'Polar vortex' chills home sales in Canada
Existing-home sales continue into fifth monthly decline as nation shivers through the winter
Sales of existing homes in Canada fell last month, the fifth in a row, as unusually harsh winter weather discouraged potential house hunters, according to the Canadian Real Estate Association (CREA).
Sales activity was down 3.3 per cent last month from December, data from the industry group for Canadian real estate agents showed.
Activity was 9.1 per cent below the 2013 peak hit in August. Sales were down on a monthly basis in more than 60 per cent of all markets last month, including declines in the greater Toronto and Vancouver areas.
The frigid temperatures brought on by the so-called "polar vortex" dented both resale activity and new construction in January as prospective buyers deferred home purchases, the report said.
"A number of buyers likely waited out January's deep freeze before going house hunting," CREA president Laura Leyser said.
But the report underscored the view that Canada's housing market, which boomed coming out of the recession but cooled after the federal government tightened mortgage rules, should be softer but relatively stable this year as borrowing costs rise.

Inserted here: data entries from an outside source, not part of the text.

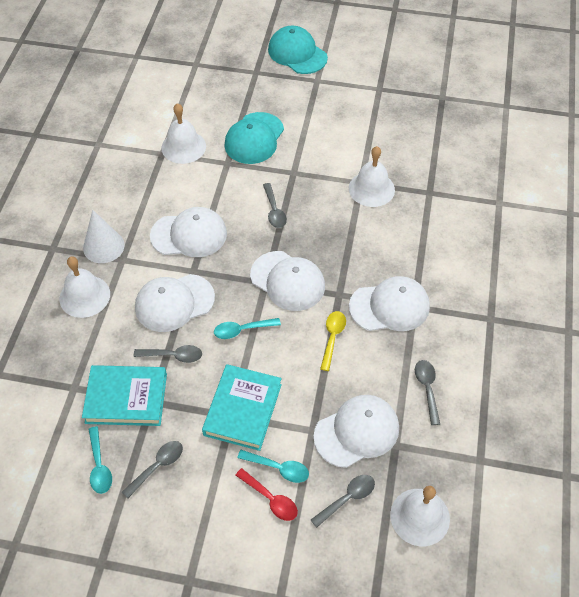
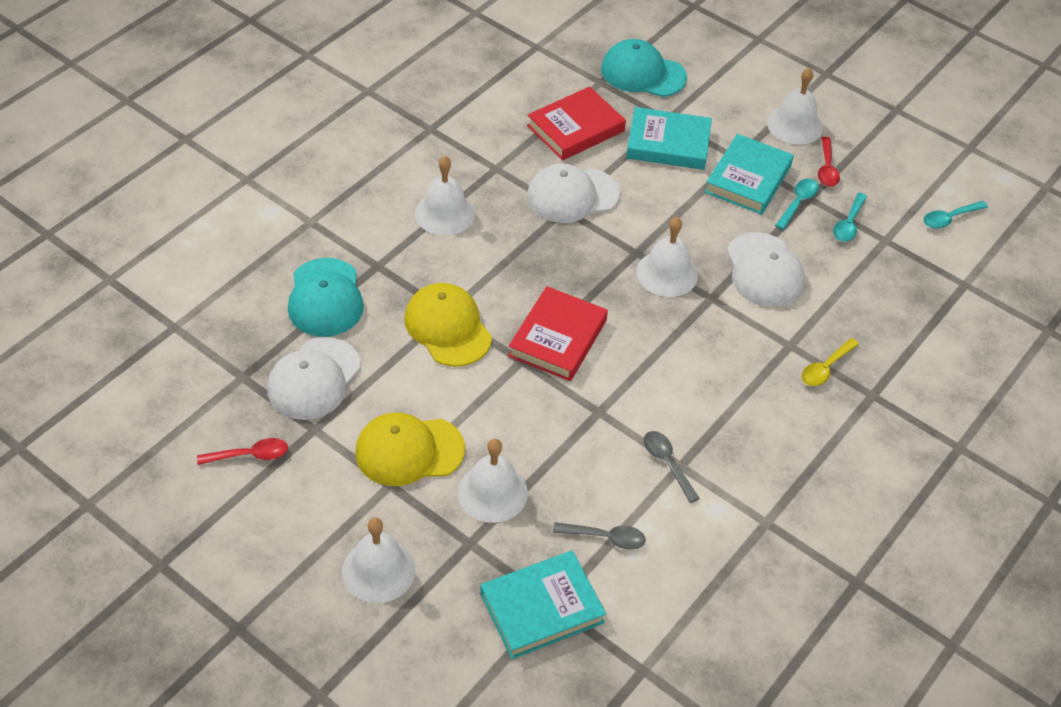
grey spoon: 5 -> 2
red book: 0 -> 2
red spoon: 1 -> 2
turquoise book: 2 -> 3
white bell: 4 -> 5
white cap: 5 -> 3
white cone: 1 -> 0
yellow cap: 0 -> 2

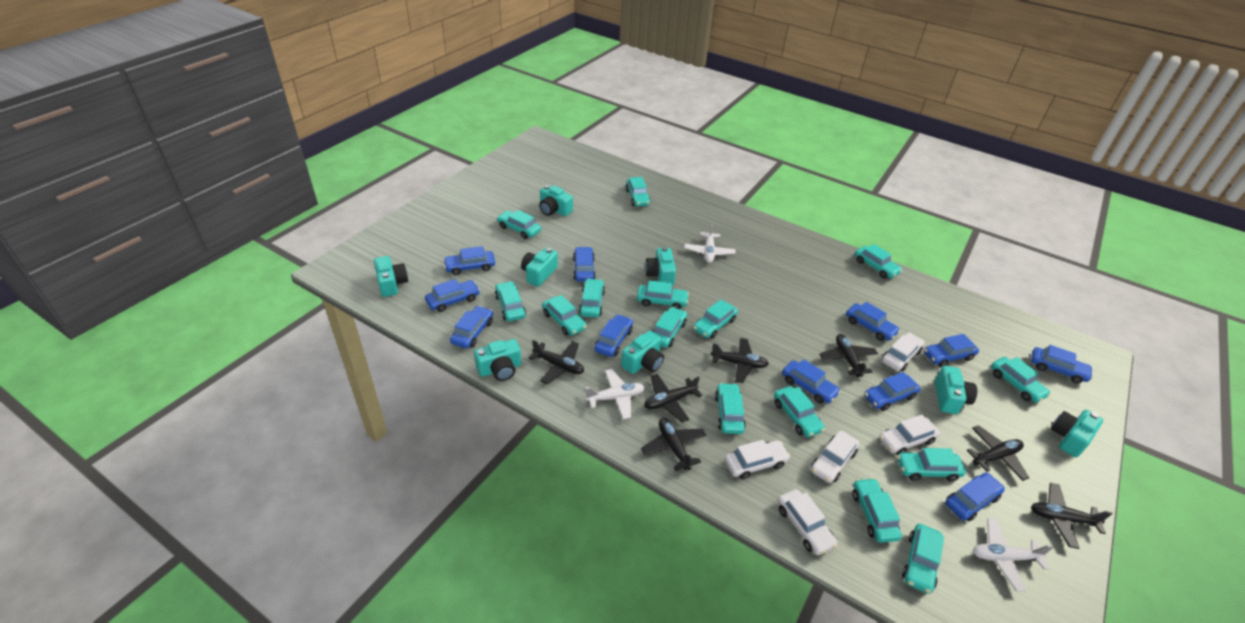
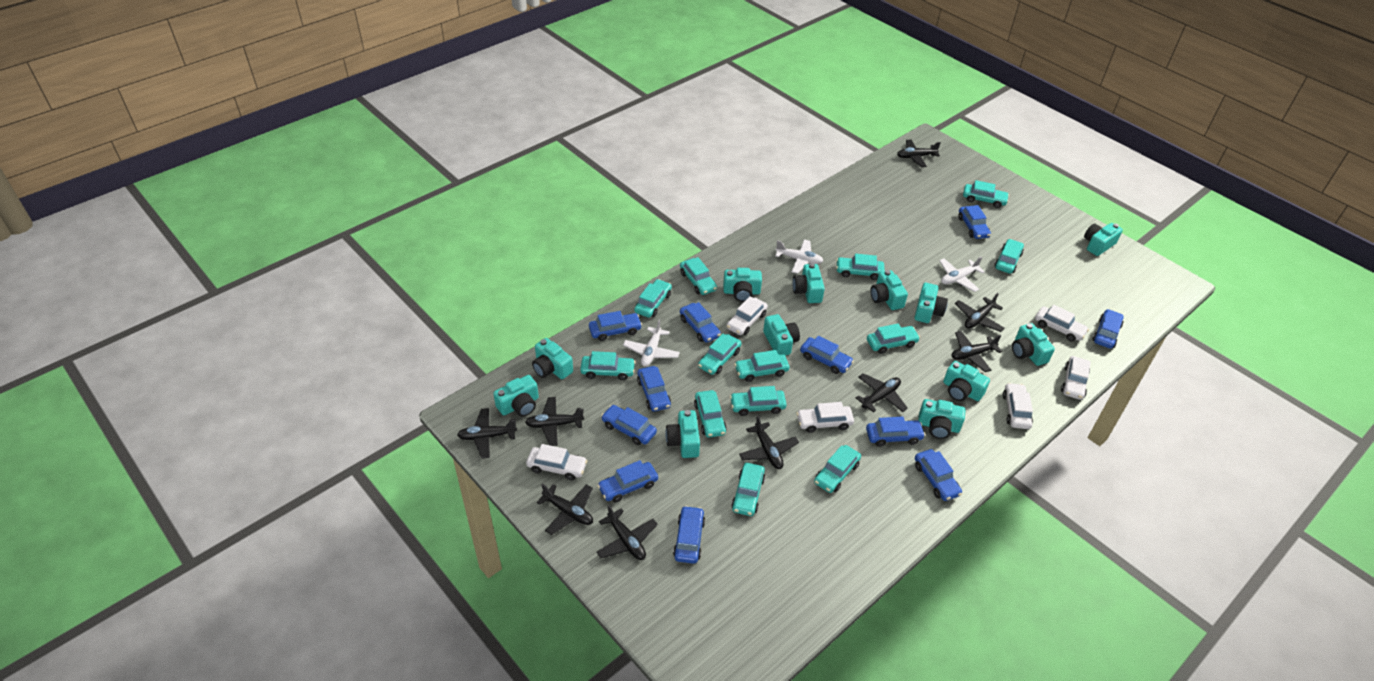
black plane: 7 -> 9
turquoise camera: 8 -> 12
turquoise car: 15 -> 13
white car: 5 -> 6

"While weather may have constrained sales activity in January, the slowdown is more emblematic of the broader theme of a soft landing in the existing-homes market," said Mazen Issa, senior Canada macro-strategist at TD Securities in Toronto.
Although mortgage rates have slipped recently, the supply and demand fundamentals as well as stretched household budgets pointed to further softness, Issa said.
Mortgage rates should also move higher as the United States Federal Reserve continued to cut economic stimulus, he said. Actual sales edged up 0.4 per cent from last year.
The number of newly listed homes edged up 0.2 per cent on a monthly basis.
The number of months of inventory, which measures how long it would take to sell all homes on the market at the current activity pace, edged up to 6.4 months from 6.3 months in December.
The inventory measure indicates that the Canadian housing market remains well balanced, the report said.
CREA's home-price index rose 4.8 per cent from January last year, which was an increase from December's 4.3 per cent annual gain.
Price growth picked up in all property types tracked by the index, although two-storey, single-family homes led the pack with a 5.6 per cent yearly gain.
The biggest price increases were in Calgary and the greater Toronto area at nearly 9 per cent and 7.1 per cent, respectively.